I’m just going to get straight to the point with this one. I want to know – what’s more important than Sunday worship?

Because thousands of articles have been written and sermons preached, and yet I still have regular discussions with my preacher friends about how many people are missing on a given Sunday for other activities. Obviously there are many, many Christians who believe there are things more important than being at worship. So I want to know… what is it that’s so important? What’s going on elsewhere that outranks God?

Obviously I’m not talking about those who are shut-ins, those who are dealing with a sickness, or those who have the unavoidable work assignment from time to time. I’m talking about those who feel like they have something better to do. To them I ask:

  • What’s more important than worshiping God in the few hours per week set aside specifically for Him?
  • What’s more important than making time to encourage and be encouraged by your Christian family?
  • What’s more important than gathering with them to study God’s word and share in prayers for each other?
  • What’s more important than remembering the sacrifice of Jesus by partaking in communion with your fellow Christians?

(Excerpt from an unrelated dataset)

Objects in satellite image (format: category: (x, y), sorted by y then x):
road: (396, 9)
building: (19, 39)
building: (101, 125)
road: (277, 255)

I’m not sure what it is that’s so important, but I can tell you a few things that aren’t the answer to those questions.

I can tell you that sports aren’t more important. Like many things in life, sports are perfectly fine and useful and can even be used for good in our lives, but they can also become idols. Skipping worship for youth sports or to watch the big game sends the message to the Savior who died for you that you think He’s really important… unless the game happens at the same time. It sends the message to observant little eyes that God can be put in second place for anything we want to prioritize over Him. In an era where a large majority of those raised in the church fall away, the last thing we need is more Christian parents teaching their children that the pew takes a back seat to the players’ bench. I don’t care if your child earns a scholarship, wins the gold medal, or takes home Super Bowl MVP, because if his or her soul is lost in the process, the tradeoff was eternally worthless (Mark 8:36).

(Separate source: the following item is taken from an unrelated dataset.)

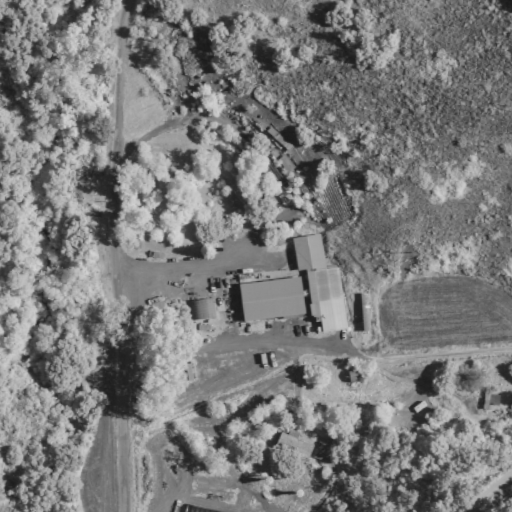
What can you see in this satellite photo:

I can tell you vacations aren’t more important. It’s good to get away every now and then, so you can’t always be with your home congregation. But I guarantee you that most places you visit will have a congregation of the Lord’s people nearby. Worship with them. Going out of town doesn’t get you out of God’s presence, nor does it take away your call to worship Him. Unplugging from work, school, and everyday life is great… but a Christian should never unplug from God.

I can tell you sleep isn’t more important. People get tired, I understand. There aren’t many chances to sleep in, and Sunday morning worship means getting up early, especially for those with kids. But nobody even considers catching up on that sleep on Monday morning. Work and school don’t get placed on a back burner. If you won’t sleep through work but will sleep through Sunday church assembly, think about your priorities and just how seriously you’re taking your God. Again, consider the message you’re sending to your family, fellow Christians, and non-Christian coworkers.

We preachers are tired of pushing and prodding people to be in the pews on Sunday. We don’t do it because we want you to check the box and say you’ve done your duty for the week. We do it because we know a Christian whose heart has been given to God will agree that nothing is more important than Him and that He comes first in all things.

I can tell you that there’s nothing more important on Sunday morning than being there every time you can. There’s always an excuse to be somewhere else. Don’t take it. Meet with your fellow Christians and show your God that He’s important enough to you to put everything aside and give Him your time. Give Him your Sunday nights and Wednesday nights, too, if your church gathers at those times. Be there for them, let them be there for you, and encourage one another to love God more.